Anyway, as we were cleaning out her home, getting it ready for the new family to move in to–we started noticing that almost everything she owned–every vase, every wall hanging, every homemade item, every photo, they were ALL labeled. Things all had a name, and a date, and if there was anything significant about it. One framed photo, the same photo I have seen all my life, in the same spot it had been all my life, was labeled: ‘from Jeannie, 1980. The day the house was paid off.’ My grandma’s eclectic decorations turned out to not be eclectic at all–it was all part of one, bit, matching collection.  Another piece of wall art made from fish rocks, that was another one that I had seen all my life, it was labeled ‘1968’. Apparently, it was a craft project that her, and her neighbor, did at the local playground, in 1968. Almost everything in her home was either a gift, or homemade. The porcelain bull head on her wall turned out to be a gift from my sister, and I–back in 1985–we had been looking at it for years, and never even remembered giving it to her. This experience, the one of helping to clean my grandma’s home, was one of the most inspirational things I have done in years, and years.
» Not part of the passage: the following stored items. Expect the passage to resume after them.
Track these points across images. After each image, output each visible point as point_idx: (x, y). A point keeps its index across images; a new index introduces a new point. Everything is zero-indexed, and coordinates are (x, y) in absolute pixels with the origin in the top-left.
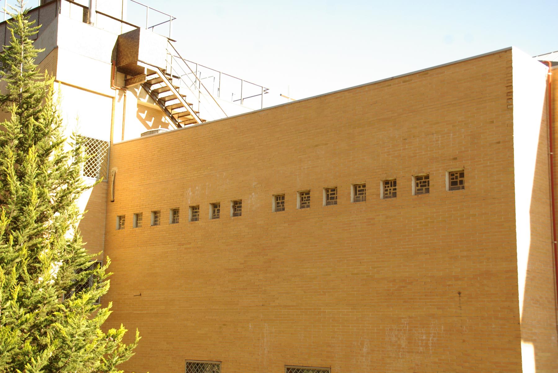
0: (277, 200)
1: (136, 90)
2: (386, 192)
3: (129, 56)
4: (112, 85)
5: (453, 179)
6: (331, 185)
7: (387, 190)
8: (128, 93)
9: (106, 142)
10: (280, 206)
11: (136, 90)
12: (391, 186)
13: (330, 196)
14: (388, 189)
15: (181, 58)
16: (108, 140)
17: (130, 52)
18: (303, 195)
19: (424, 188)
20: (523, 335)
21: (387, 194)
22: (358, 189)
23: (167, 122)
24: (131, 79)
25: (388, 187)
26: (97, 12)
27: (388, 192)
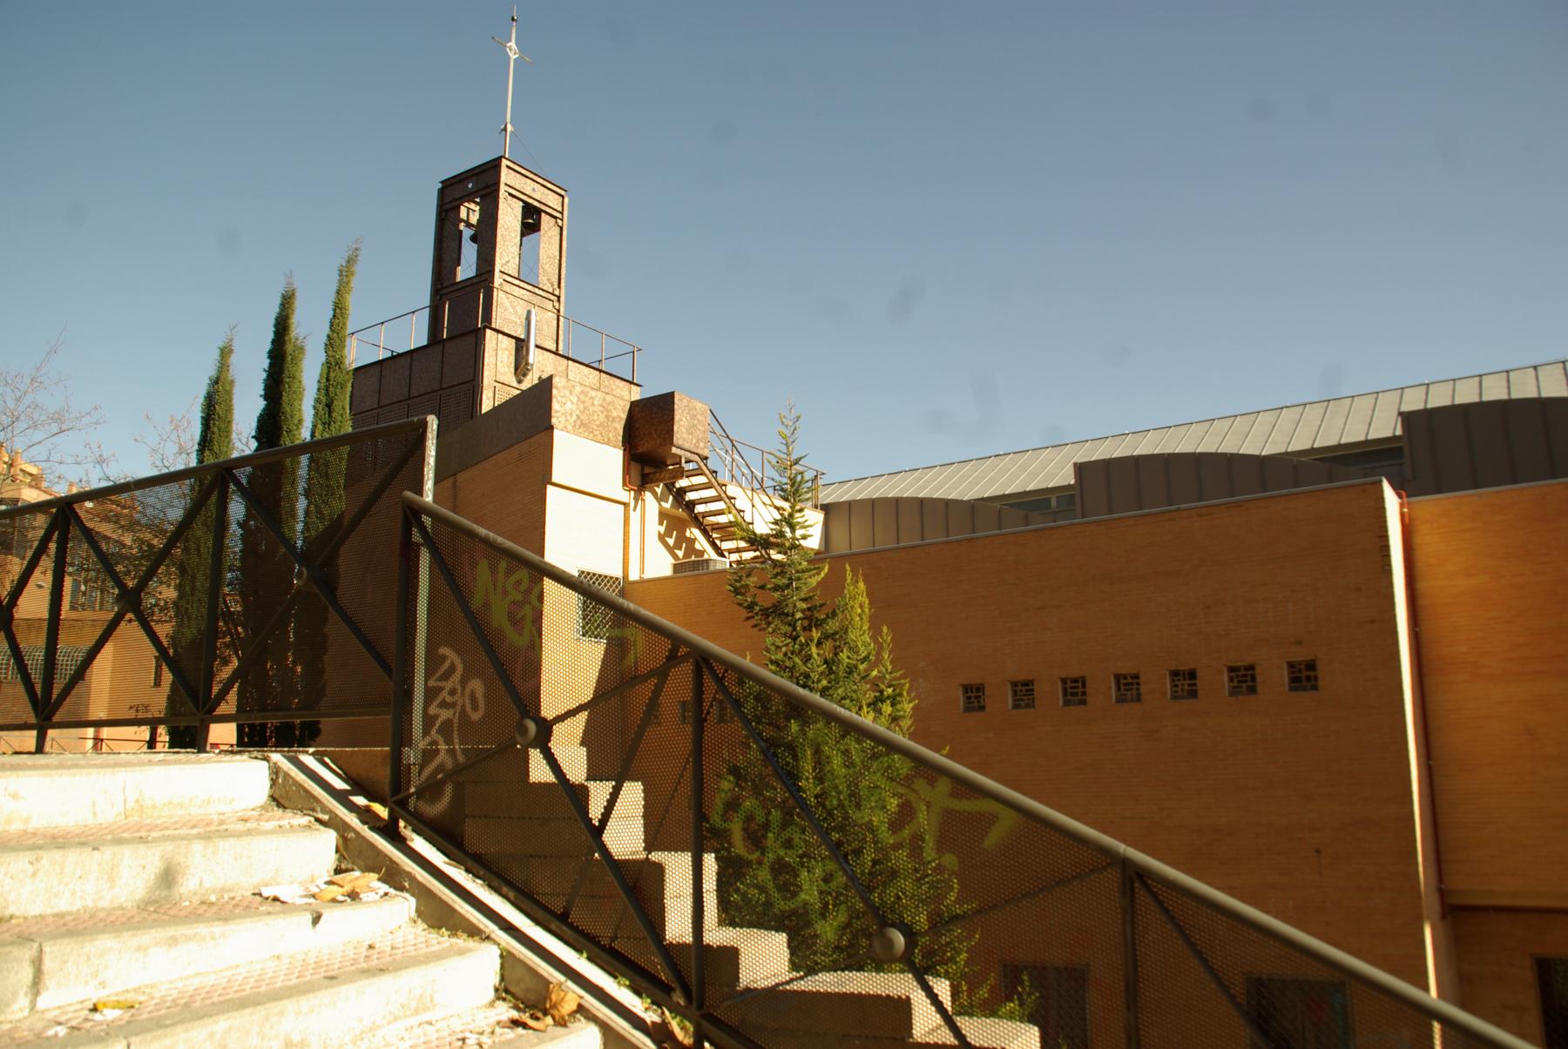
0: (967, 693)
1: (656, 489)
2: (1175, 689)
3: (655, 436)
4: (624, 484)
5: (1293, 673)
6: (1075, 673)
7: (1176, 686)
8: (648, 496)
9: (617, 579)
10: (973, 702)
11: (656, 489)
12: (1184, 679)
13: (1069, 691)
14: (1180, 683)
15: (728, 437)
16: (619, 574)
17: (656, 430)
18: (1016, 686)
19: (1244, 685)
20: (560, 787)
21: (1177, 692)
22: (1122, 681)
23: (693, 537)
24: (654, 473)
25: (1179, 680)
26: (537, 346)
27: (1179, 689)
The idea of having almost everything I own being either a gift, or handmade, makes me want to dump everything that doesn’t fit those qualifications. (I’m slowly working on donating a LOT already. In my head, I’d like it to be a dramatic dumping though.)
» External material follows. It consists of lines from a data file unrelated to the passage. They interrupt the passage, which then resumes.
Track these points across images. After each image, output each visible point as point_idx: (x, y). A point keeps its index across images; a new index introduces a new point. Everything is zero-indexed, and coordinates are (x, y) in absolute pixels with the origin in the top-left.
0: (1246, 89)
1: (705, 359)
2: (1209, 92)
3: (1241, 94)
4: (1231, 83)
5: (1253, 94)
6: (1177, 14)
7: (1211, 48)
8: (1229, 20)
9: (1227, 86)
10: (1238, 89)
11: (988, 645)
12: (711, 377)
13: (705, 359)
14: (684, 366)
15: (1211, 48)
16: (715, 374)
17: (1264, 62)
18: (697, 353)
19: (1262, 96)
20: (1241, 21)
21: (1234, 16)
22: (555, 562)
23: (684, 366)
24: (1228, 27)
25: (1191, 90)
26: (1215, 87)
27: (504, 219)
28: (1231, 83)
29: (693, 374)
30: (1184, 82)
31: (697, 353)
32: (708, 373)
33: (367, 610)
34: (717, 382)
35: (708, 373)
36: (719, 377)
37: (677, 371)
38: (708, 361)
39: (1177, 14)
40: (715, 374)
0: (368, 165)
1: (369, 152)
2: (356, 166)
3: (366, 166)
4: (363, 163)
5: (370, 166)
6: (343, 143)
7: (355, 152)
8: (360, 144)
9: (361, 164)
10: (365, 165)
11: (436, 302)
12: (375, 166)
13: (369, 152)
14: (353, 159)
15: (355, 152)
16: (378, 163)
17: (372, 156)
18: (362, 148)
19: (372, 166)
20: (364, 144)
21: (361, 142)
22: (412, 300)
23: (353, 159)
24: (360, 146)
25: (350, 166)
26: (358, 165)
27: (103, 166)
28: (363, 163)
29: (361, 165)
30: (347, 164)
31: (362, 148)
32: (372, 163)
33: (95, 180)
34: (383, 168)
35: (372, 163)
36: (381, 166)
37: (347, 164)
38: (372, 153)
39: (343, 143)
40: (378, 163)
Fast forward to the Christmas part of this blog–this year, almost all of the decorations around my house, came from the cleaning of my Grandma’s attic this past summer. She made everything–and, this was long, LONG, before Pinterest. These days, she doesn’t remember her ornaments; in fact, she told my mom that someone else must have made it all. I know the truth though. 🙂 Her memory, these days, may not be able to recall things so perfectly, but they almost make all of these ornaments that much more special to me–because, all of these little ornaments are now for us to make new memories with.  Here are a few of the favorites that I have around my house right now; bonus, they’re all hung on the homemade ‘garland’ she crocheted. ❤ (And yes, I still hide candies in the little candy holder decorations. She always did that when we were little–it was magical to find an ornament with candy in it! My kids are loving the tradition, too. ❤ )

One Comment Add yours

  1. Dorene says:

    Must be something in the air…my eyes are wet.